Thursday, June 25, 2009

When is like enough?

I don't love swimming enough to find a pool in NYC to swim regularly, but I do love swimming. The outdoor pool at Grove Hotel is small and cold. It is also too shallow at one end. Nevertheless, I swam happily for 40 minutes yesterday afternoon. This morning, turning round for another short lap, I remembered that my father taught me to swim, in the public swimming pool next to the Bukit Merah Bus Interchange. That pool, like so many things in Singapore, is gone. Behind locked gates, the empty pools stand like huge scummy cisterns. My father is not a great swimmer, but he knows the basics. School swimming lessons finished my swimming education. When I am swimming, I often imagine myself floating like a fetus in my mother. Since I am thrashing vigorously, and not floating, swimming combines the joy of independent action and the security of a womb. 

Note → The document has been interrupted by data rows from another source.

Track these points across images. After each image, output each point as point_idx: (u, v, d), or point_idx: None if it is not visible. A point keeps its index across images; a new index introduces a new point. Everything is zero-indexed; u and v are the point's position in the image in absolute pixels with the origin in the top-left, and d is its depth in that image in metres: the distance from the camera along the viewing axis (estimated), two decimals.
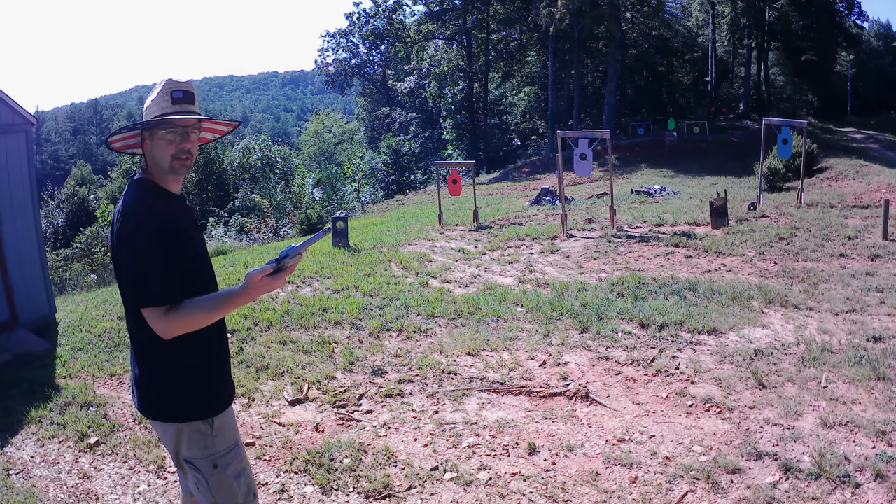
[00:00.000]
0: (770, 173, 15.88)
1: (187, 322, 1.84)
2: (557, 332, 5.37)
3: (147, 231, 1.85)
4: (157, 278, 1.83)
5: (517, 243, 9.21)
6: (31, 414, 4.26)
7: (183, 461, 2.01)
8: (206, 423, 1.99)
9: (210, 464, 1.99)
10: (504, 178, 28.88)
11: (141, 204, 1.90)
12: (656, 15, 36.81)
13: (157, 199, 1.94)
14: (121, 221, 1.88)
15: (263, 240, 17.17)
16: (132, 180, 2.00)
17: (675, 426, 3.74)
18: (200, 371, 2.01)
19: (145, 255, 1.84)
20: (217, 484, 2.00)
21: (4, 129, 6.31)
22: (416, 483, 3.29)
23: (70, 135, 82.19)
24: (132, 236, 1.85)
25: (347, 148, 56.82)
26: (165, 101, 1.96)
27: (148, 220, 1.86)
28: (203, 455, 1.99)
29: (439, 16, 39.35)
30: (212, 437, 2.00)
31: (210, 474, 1.99)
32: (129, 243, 1.85)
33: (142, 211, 1.88)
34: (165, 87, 1.97)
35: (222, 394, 2.09)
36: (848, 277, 6.55)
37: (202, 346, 2.00)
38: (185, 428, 1.97)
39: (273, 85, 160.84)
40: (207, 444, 1.99)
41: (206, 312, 1.86)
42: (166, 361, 1.95)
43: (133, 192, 1.94)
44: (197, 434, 1.98)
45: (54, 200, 31.22)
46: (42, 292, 6.66)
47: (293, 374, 4.78)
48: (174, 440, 2.00)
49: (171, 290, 1.85)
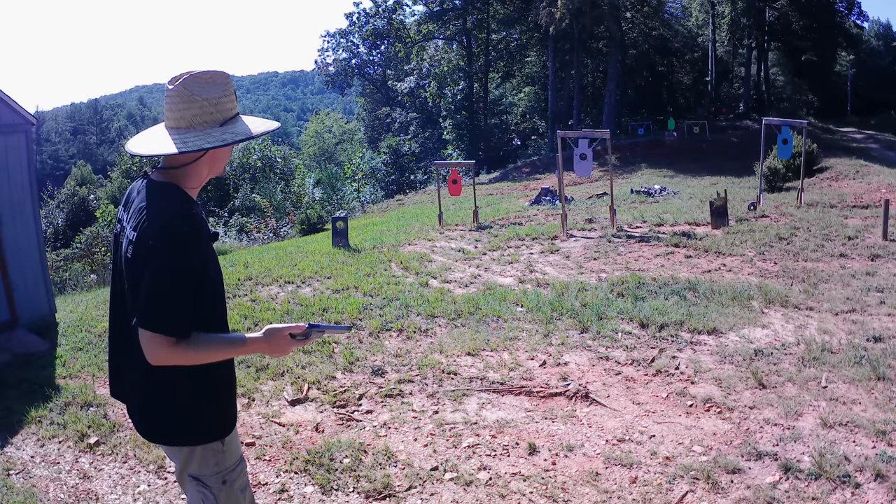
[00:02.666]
0: (770, 173, 15.88)
1: (193, 357, 1.72)
2: (557, 332, 5.37)
3: (184, 255, 1.68)
4: (178, 307, 1.67)
5: (517, 243, 9.21)
6: (31, 414, 4.26)
7: (189, 477, 1.94)
8: (218, 443, 1.93)
9: (220, 480, 1.95)
10: (504, 178, 28.89)
11: (183, 220, 1.71)
12: (656, 15, 36.83)
13: (193, 215, 1.74)
14: (156, 233, 1.67)
15: (263, 240, 17.18)
16: (165, 185, 1.79)
17: (675, 426, 3.74)
18: (216, 393, 1.92)
19: (175, 279, 1.67)
20: (226, 499, 1.96)
21: (4, 129, 6.30)
22: (416, 483, 3.29)
23: (70, 135, 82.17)
24: (170, 257, 1.66)
25: (347, 148, 56.81)
26: (233, 96, 1.81)
27: (188, 243, 1.69)
28: (213, 472, 1.93)
29: (439, 16, 39.35)
30: (223, 453, 1.94)
31: (219, 490, 1.95)
32: (161, 261, 1.65)
33: (183, 228, 1.69)
34: (226, 80, 1.80)
35: (233, 413, 2.02)
36: (848, 277, 6.55)
37: (218, 368, 1.88)
38: (199, 448, 1.90)
39: (273, 85, 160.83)
40: (218, 460, 1.94)
41: (215, 353, 1.76)
42: (182, 386, 1.82)
43: (173, 204, 1.74)
44: (210, 453, 1.92)
45: (54, 200, 31.26)
46: (42, 292, 6.66)
47: (293, 374, 4.77)
48: (184, 459, 1.93)
49: (188, 321, 1.70)
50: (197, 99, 1.74)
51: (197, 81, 1.75)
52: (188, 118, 1.75)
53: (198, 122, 1.75)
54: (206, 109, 1.75)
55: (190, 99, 1.74)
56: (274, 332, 1.79)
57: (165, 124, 1.81)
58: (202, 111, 1.75)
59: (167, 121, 1.80)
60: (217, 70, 1.79)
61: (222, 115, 1.78)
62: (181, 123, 1.76)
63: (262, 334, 1.79)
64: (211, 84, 1.77)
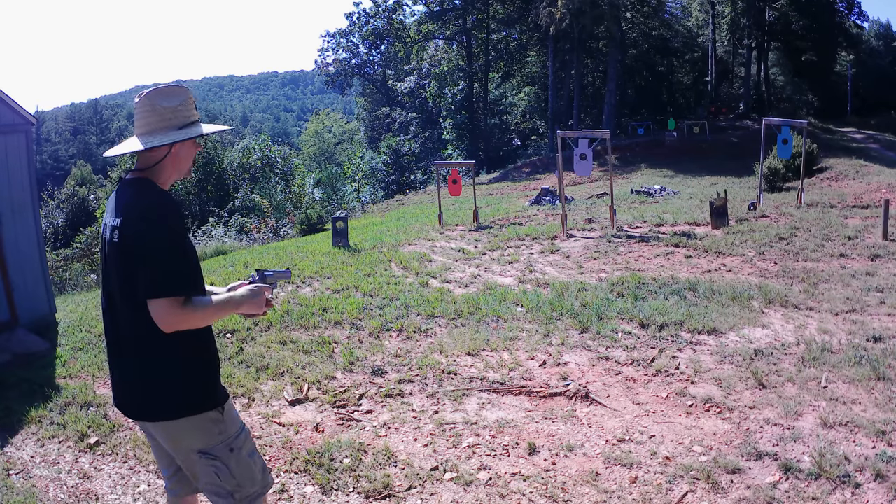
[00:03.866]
0: (770, 173, 15.88)
1: (198, 317, 1.94)
2: (557, 332, 5.37)
3: (171, 226, 1.94)
4: (179, 269, 1.92)
5: (517, 243, 9.21)
6: (31, 414, 4.26)
7: (198, 455, 2.05)
8: (216, 411, 2.07)
9: (227, 448, 2.08)
10: (504, 178, 28.89)
11: (164, 200, 1.98)
12: (656, 15, 36.85)
13: (169, 196, 2.03)
14: (140, 215, 1.93)
15: (263, 240, 17.17)
16: (139, 179, 2.04)
17: (675, 426, 3.74)
18: (210, 360, 2.10)
19: (171, 247, 1.92)
20: (237, 465, 2.10)
21: (4, 129, 6.30)
22: (416, 483, 3.29)
23: (70, 135, 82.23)
24: (159, 228, 1.92)
25: (347, 148, 56.87)
26: (191, 106, 2.09)
27: (172, 217, 1.97)
28: (218, 441, 2.07)
29: (439, 16, 39.36)
30: (223, 422, 2.08)
31: (228, 458, 2.08)
32: (155, 234, 1.91)
33: (166, 206, 1.97)
34: (186, 93, 2.09)
35: (222, 387, 2.17)
36: (848, 277, 6.55)
37: (208, 336, 2.10)
38: (197, 420, 2.02)
39: (273, 85, 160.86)
40: (221, 430, 2.07)
41: (215, 313, 2.00)
42: (178, 355, 1.99)
43: (149, 191, 2.00)
44: (209, 423, 2.05)
45: (54, 200, 31.26)
46: (42, 292, 6.66)
47: (293, 374, 4.78)
48: (185, 436, 2.04)
49: (190, 281, 1.96)
50: (158, 107, 2.04)
51: (159, 94, 2.06)
52: (152, 124, 2.04)
53: (160, 127, 2.04)
54: (166, 116, 2.04)
55: (153, 108, 2.04)
56: (240, 290, 2.10)
57: (136, 132, 2.09)
58: (162, 118, 2.04)
59: (137, 128, 2.08)
60: (178, 85, 2.14)
61: (180, 120, 2.06)
62: (147, 129, 2.04)
63: (233, 295, 2.06)
64: (171, 96, 2.07)
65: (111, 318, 2.06)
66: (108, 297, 2.06)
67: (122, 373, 2.08)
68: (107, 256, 2.04)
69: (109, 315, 2.07)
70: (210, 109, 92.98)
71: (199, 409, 2.03)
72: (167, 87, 2.09)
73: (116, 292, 2.00)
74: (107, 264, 2.04)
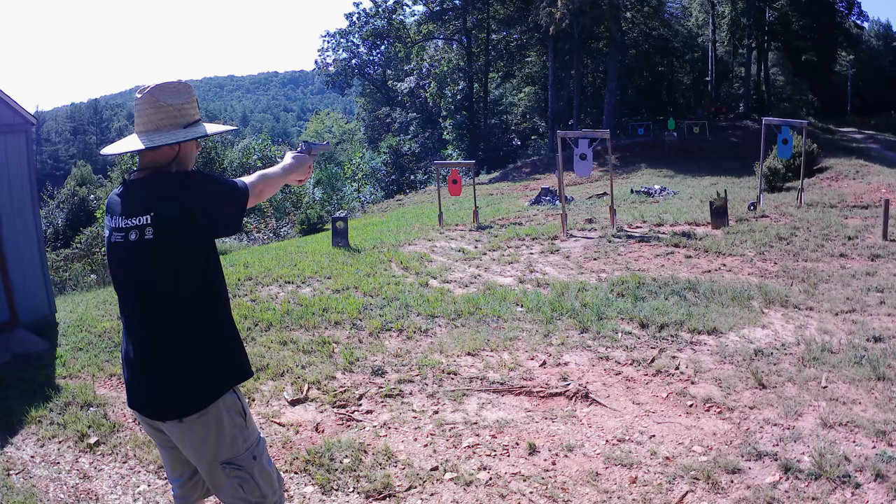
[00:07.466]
0: (770, 173, 15.88)
1: (268, 190, 2.09)
2: (557, 332, 5.36)
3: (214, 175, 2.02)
4: (235, 181, 2.02)
5: (517, 243, 9.21)
6: (31, 414, 4.26)
7: (221, 466, 1.98)
8: (240, 416, 2.02)
9: (251, 456, 2.04)
10: (504, 178, 28.89)
11: (193, 171, 2.01)
12: (656, 15, 36.79)
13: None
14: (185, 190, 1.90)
15: (263, 240, 17.17)
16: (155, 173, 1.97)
17: (675, 426, 3.74)
18: (236, 336, 2.09)
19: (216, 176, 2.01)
20: (260, 474, 2.06)
21: (4, 129, 6.30)
22: (416, 483, 3.29)
23: (70, 135, 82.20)
24: (206, 179, 1.96)
25: (347, 148, 56.79)
26: (196, 104, 2.07)
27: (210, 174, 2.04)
28: (244, 449, 2.02)
29: (439, 16, 39.37)
30: (246, 427, 2.04)
31: (252, 467, 2.04)
32: (206, 184, 1.95)
33: (199, 172, 2.00)
34: (190, 90, 2.05)
35: (246, 361, 2.13)
36: (848, 277, 6.55)
37: (230, 319, 2.09)
38: (225, 420, 1.97)
39: (273, 85, 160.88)
40: (245, 436, 2.03)
41: (278, 180, 2.16)
42: (207, 331, 1.96)
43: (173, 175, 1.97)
44: (237, 430, 2.00)
45: (54, 200, 31.27)
46: (42, 292, 6.66)
47: (293, 374, 4.78)
48: (210, 441, 1.96)
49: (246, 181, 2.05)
50: (163, 105, 1.95)
51: (163, 90, 1.97)
52: (155, 122, 1.95)
53: (164, 125, 1.95)
54: (171, 114, 1.96)
55: (157, 105, 1.95)
56: (287, 159, 2.26)
57: (136, 130, 2.00)
58: (168, 115, 1.95)
59: (137, 126, 1.99)
60: (181, 81, 2.04)
61: (185, 119, 1.98)
62: (149, 126, 1.95)
63: (284, 165, 2.22)
64: (175, 92, 1.98)
65: (140, 321, 1.96)
66: (134, 302, 1.96)
67: (158, 377, 1.95)
68: (130, 260, 1.93)
69: (137, 318, 1.97)
70: (210, 109, 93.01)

Before my swim yesterday, TCH and I walked along the beach to the Pines. I love beach walks too, and this one by the Atlantic was especially thrilling and peaceful at the same time. How does this ocean get its name, I wondered. I would like to live by the sea, I told TCH, and tried to get him to dissuade me by describing all the problems with a sea-side house. The houses at the Pines were bigger than those at Cherry Grove. Some looked as if they should be made of stone instead of weathered boards, the way they imposed themselves on the eye. Some had turned the dune into manicured lawns or artful gardens. I mocked the effort to domesticate the wild, to turn an island into a suburb, but I also appreciated the ingenuity and persistence in growing grass from sand. 

We spent much of the day reading, in the hotel room and in the restaurant Island Breeze. TCH liked the beginning of Hollinghurst's The Folding Star, but not enough to want to persist with its 400 over pages. Today he returned to his WWII novel. I persisted with Herman Melville's Billy Budd and Other Tales. The persistence was necessary since I did not take to it naturally and immediately. I was finally rewarded when I reached the tale "The Encantadas," more a series of descriptive sketches than a story. The writing there was so imaginative and masterly that I forgot all earlier strain, on my part as well as the author's, and let myself be carried away to the cindery hell that is the Galapagos.

3 comments:

Nemo said...

Yeah, Melville is great, but thick. Yet The Encantadas really sings.

Jee Leong Koh said...

It sings of Spenser and Dante too.

GANYMEDE said...

Don't blame Tim re The Folding Star: Hollinghurst's dreariest story, not compelling at all.